Quels sont les nouveaux enjeux économiques, sociétaux et politiques de l’intelligence artificielle ?
Au cours de ces derniers mois, la thématique de l’intelligence artificielle (IA) a envahi comme jamais la blogosphère et les médias, spécialisés ou généralistes. Cette déferlante médiatique a été renforcée par les alertes de grands noms du monde scientifique et technologique (Stephen Hawking, Elon Musk, Bill Gates…) sur ses dangers potentiels. Cette médiatisation croissante ne laisse pas indifférent. Elle attire notre attention sur deux faits majeurs :
- Les recherches en intelligence artificielle connaissent un regain d’intérêt avec les enjeux actuels posés par le Big Data. Les investissements économiques dans le domaine ne peuvent que le confirmer ; en témoigne l’acquisition par Google des sociétés les plus innovantes en la matière depuis 2013 (notamment DeepMind). Il suffirait également d’observer le bouillonnement croissant des start-ups de la Silicon Valley qui se spécialisent de plus en plus dans le domaine de l’intelligence artificielle. Selon Richard Waters1, éditeur de la revue « The Financial Times », les levées de fonds des start-ups de la Silicon Valley spécialisées en IA s’enchaînent de manière exponentielle depuis que le terme « Big Data » est devenu synonyme « d’or noir ». Voici que l’intelligence artificielle s’impose face aux maîtres mots, jusqu’alors prophètes invétérés du monde de la « tech », qui sont ceux de « Big Data » et « d’objets connectés », non pas pour les remplacer, mais pour mieux répondre à leurs enjeux.
- La société prend incontestablement part au débat sur les enjeux de l’intelligence artificielle qui oscillent entre fascination et angoisses.
Si nous devions faire le point aujourd’hui, que pourrions-nous dire des enjeux en termes économiques, sociétaux et politiques de l’intelligence artificielle ? Sommes-nous à l’aube d’une nouvelle ère technologique ?
L’Intelligence Artificielle, une 3ème ère de l’informatique ?
L’IA consiste à intégrer dans les programmes informatiques des comportements similaires au fonctionnement de l’intelligence humaine comme l’apprentissage, la capacité de raisonner, la perception de l’environnement, la compréhension du langage.

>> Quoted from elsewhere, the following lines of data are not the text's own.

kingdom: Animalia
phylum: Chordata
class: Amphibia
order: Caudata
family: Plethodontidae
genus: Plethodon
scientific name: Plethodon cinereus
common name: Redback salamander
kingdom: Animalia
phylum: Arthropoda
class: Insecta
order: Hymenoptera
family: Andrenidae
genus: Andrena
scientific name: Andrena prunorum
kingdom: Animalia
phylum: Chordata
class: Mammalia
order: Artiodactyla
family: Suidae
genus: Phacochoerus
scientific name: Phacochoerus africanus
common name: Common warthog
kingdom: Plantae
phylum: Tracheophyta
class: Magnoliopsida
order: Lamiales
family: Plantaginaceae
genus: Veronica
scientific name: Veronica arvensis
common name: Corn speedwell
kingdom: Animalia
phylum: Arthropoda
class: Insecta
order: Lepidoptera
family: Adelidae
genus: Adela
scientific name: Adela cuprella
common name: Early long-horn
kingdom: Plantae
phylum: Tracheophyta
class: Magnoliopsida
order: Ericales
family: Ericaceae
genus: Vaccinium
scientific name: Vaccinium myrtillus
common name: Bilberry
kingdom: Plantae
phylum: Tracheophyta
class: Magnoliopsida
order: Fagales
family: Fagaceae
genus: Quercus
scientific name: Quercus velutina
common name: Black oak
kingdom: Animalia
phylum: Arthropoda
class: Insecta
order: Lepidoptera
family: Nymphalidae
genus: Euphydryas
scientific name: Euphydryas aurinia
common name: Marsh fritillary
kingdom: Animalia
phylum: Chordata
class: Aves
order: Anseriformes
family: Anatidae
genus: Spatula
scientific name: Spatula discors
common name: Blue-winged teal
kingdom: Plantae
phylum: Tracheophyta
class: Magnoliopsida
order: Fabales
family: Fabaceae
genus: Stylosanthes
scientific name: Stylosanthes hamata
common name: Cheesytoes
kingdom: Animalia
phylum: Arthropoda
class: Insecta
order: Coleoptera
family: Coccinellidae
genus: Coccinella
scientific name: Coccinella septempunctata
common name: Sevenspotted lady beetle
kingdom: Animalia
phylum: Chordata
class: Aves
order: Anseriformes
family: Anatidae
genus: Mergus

Face aux enjeux posés par le Big Data et la multiplication des sources mobiles des données (via divers capteurs, objets connectés), les systèmes informatiques doivent s’adapter en améliorant tout d’abord leurs capacités de stockage, d’analyses et de captation des données en temps réel. Cet accroissement des potentialités informatiques nous amène vers une ère d’ordinateurs « superpuissants ». Nous allons même jusqu’à la conception d’une informatique cognitive, qui est selon certains spécialistes, perçue comme une troisième révolution informatique : les machines seraient capables de surpasser quantitativement les capacités cognitives de l’homme. Elles pourraient établir davantage de connexions synaptiques qu’un cerveau humain normalement constitué. Cela ne veut pas dire qu’un tel système « pense » à la manière de l’homme, mais qu’il peut imiter, voire dépasser les mécanismes biologiques de notre cerveau. Nous sommes encore loin de l’état de conscience et de la « pensée » qui restent des phénomènes complexes à discerner.
L’intelligence artificielle va-t-elle changer la manière de manager ?
Peter Drucker affirmait, en 19672, que les ordinateurs ne prennent pas de décisions, car ce ne sont que des outils, parfaitement « idiots » : « plus l’outil est stupide, plus l’utilisateur doit être brillant ! ». Pourtant, l’on pourrait croire aujourd’hui que la donne a changé. Avec le développement croissant de l’intelligence artificielle, des systèmes auto-apprenants, certains algorithmes sont capables d’accompagner les choix des directions. Des entreprises recourent déjà à des algorithmes de prises de décision, comme la société Deep Knowledge Ventures, basée à Hong Kong3, qui a intégré un robot, nommé « Vital », dans son conseil d’administration. Son rôle est primordial puisqu’il doit veiller aux intérêts financiers de la société et identifier les investissements les plus judicieux à effectuer.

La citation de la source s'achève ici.